The FDA should have no role in approving psychoactive medicine. They evaluate them based on materialist standards rather than holistic ones. In practice, this means the FDA ignores all glaringly obvious benefits.

We're living in a sci-fi dystopia called "Fahrenheit 452", in which the police burn thought-expanding plants instead of thought-expanding books.

Thanks to the Drug War, folks are forced to become amateur chemists to profit from DMT, a drug that occurs naturally in most living things. This is the same Drug War that is killing American young people wholesale by refusing to teach safe use and regulate drug supply.

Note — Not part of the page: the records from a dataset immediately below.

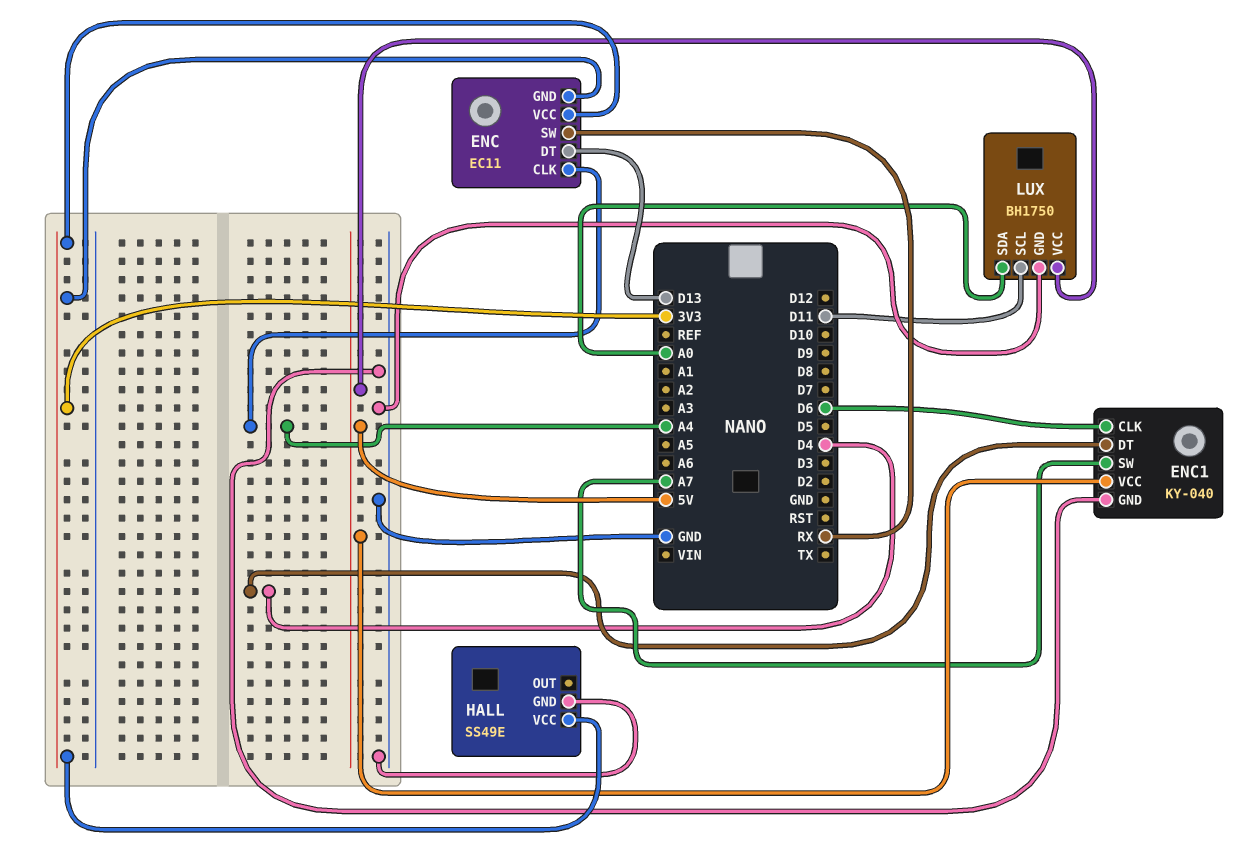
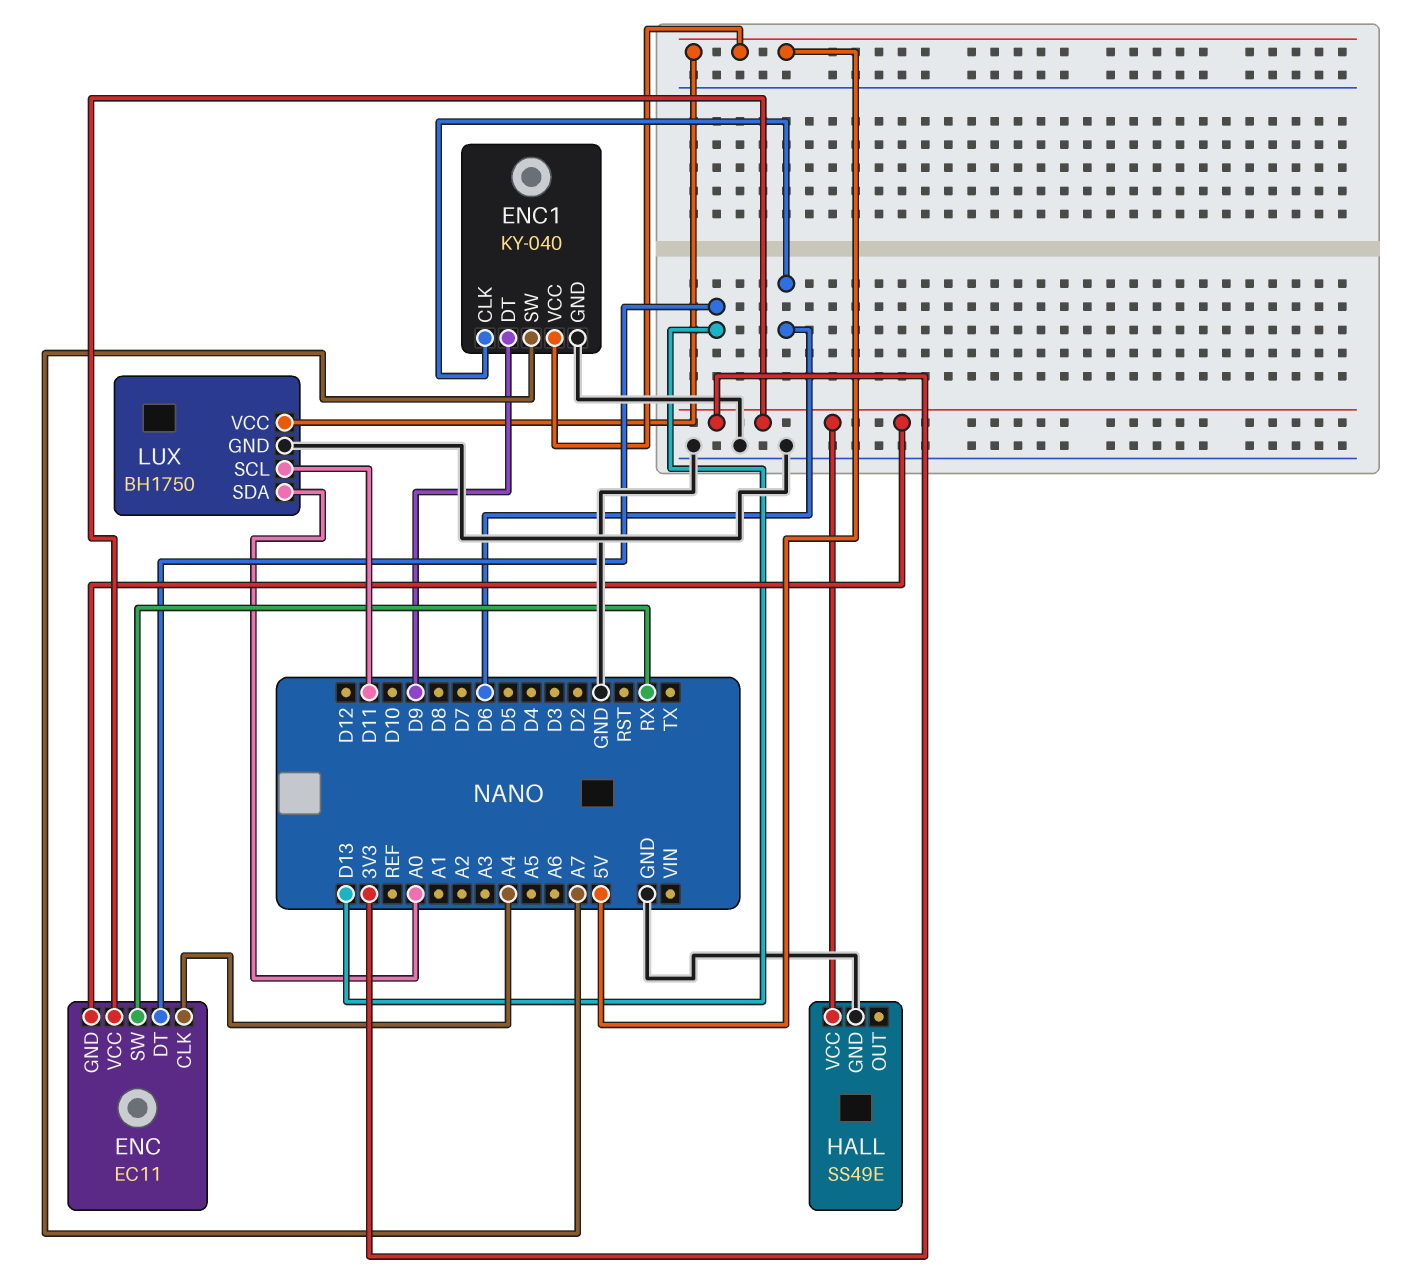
ENC1 pin DT: D4 -> D9

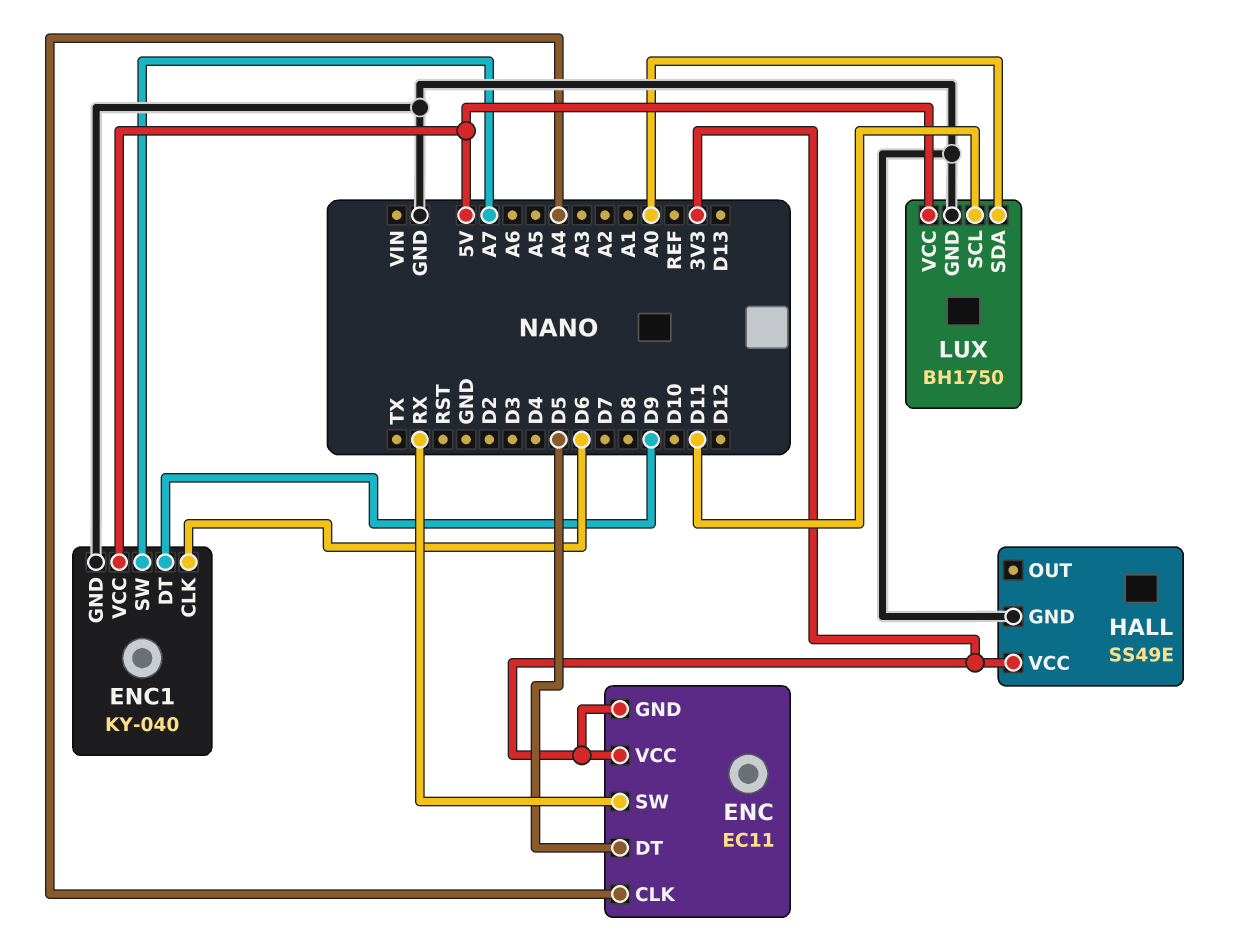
ENC pin DT: D13 -> D5

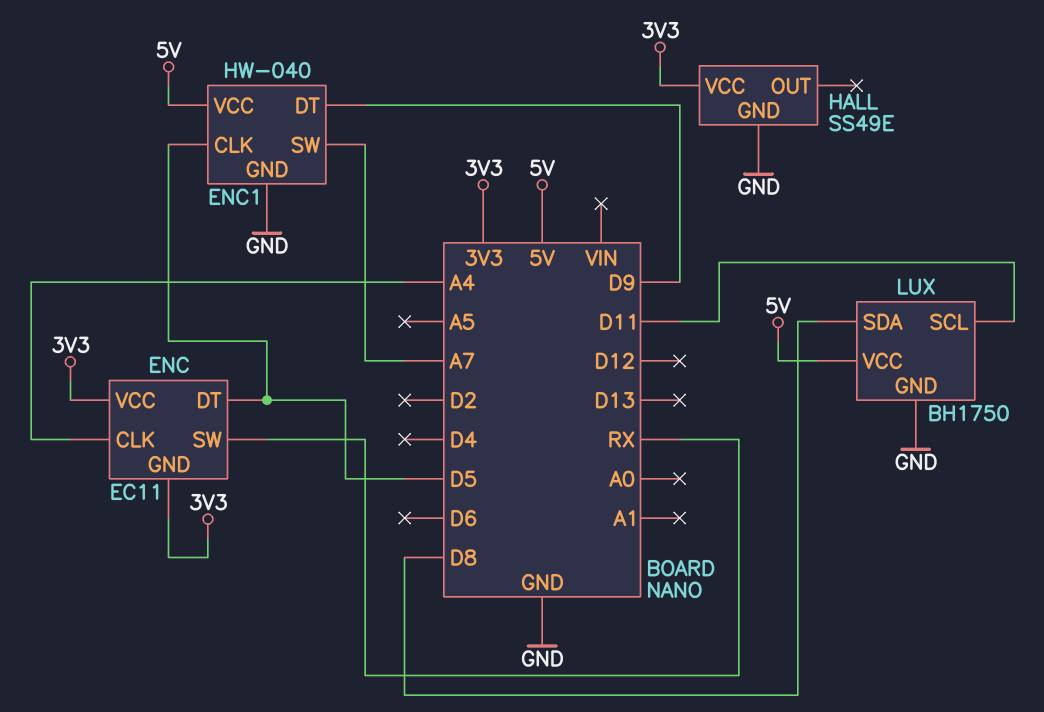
ENC1: KY-040 -> HW-040
ENC1 pin CLK: D6 -> D5
LUX pin SDA: A0 -> D8

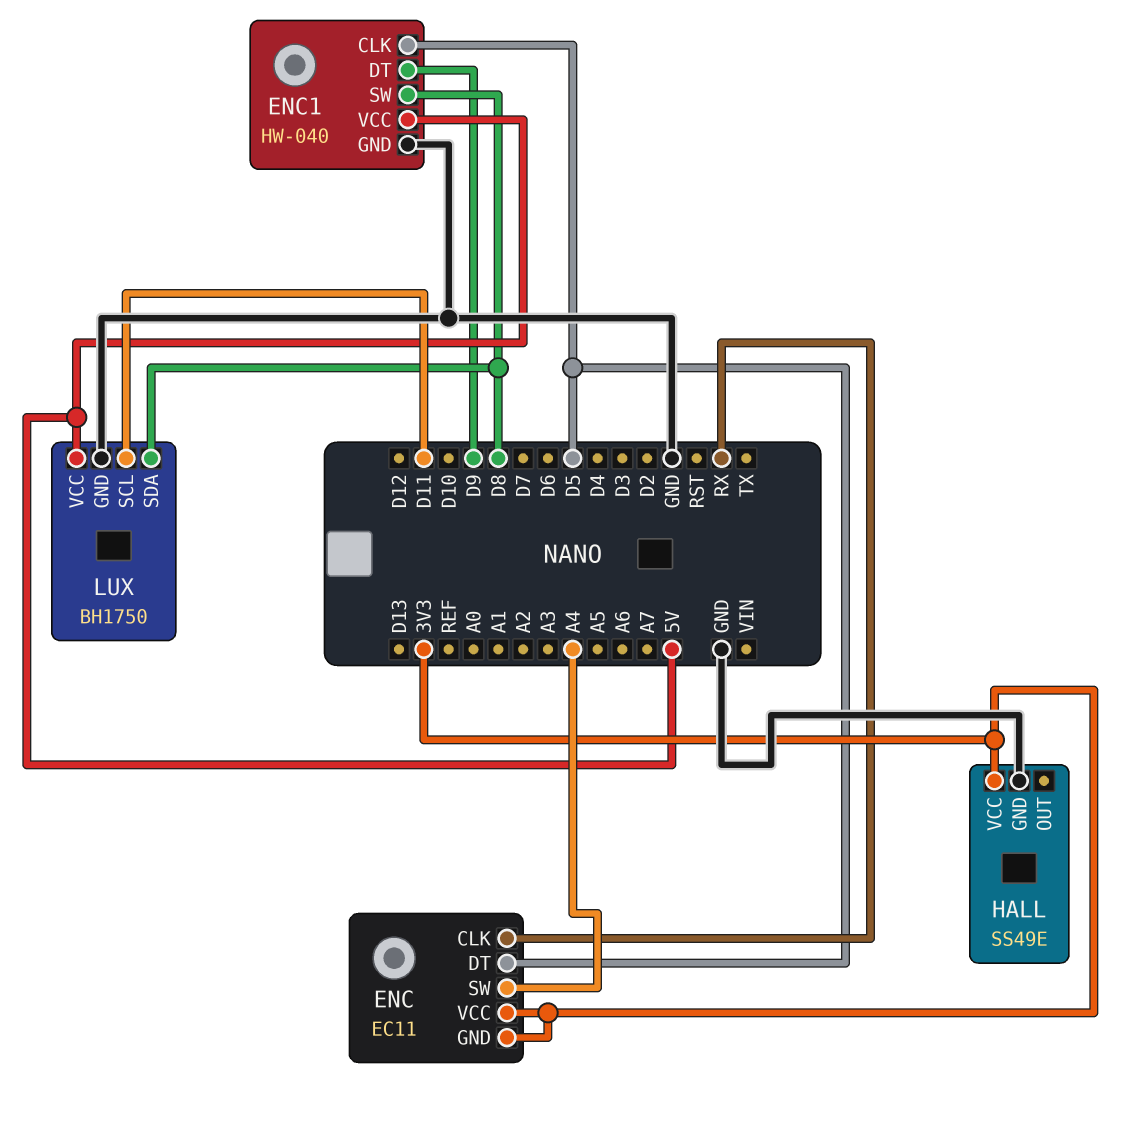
ENC pin CLK: A4 -> RX
ENC pin SW: RX -> A4
ENC1 pin SW: A7 -> D8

Amazing. Conservatives say they're against Big Government -- but they let bureaucrats decide what medicines they can use.

Drug prohibition began as a racist attempt to prevent so-called "miscegenation." The racist's fear was not that a white woman would use opium or marijuana or cocaine, but that she might actually fall in love with a Chinese, Hispanic or Black person respectively.

Addiction thrives BECAUSE of prohibition, which limits drug choice and discourages education about psychoactive substances and how to use them wisely.

That's how antidepressants came about: the idea that sadness was a simple problem that science could solve. Instead of being caused by a myriad of interrelated issues, we decided it was all brain chemistry that could be treated with precision. Result? Mass chemical dependency.

The FDA tells us that MDMA is not safe. This is the same FDA that tells us that "shock therapy" is safe.

Rick Strassman reportedly stopped his DMT trials because some folks had bad experiences at high doses. That is like giving up on aspirin because high doses of NSAIDs can kill.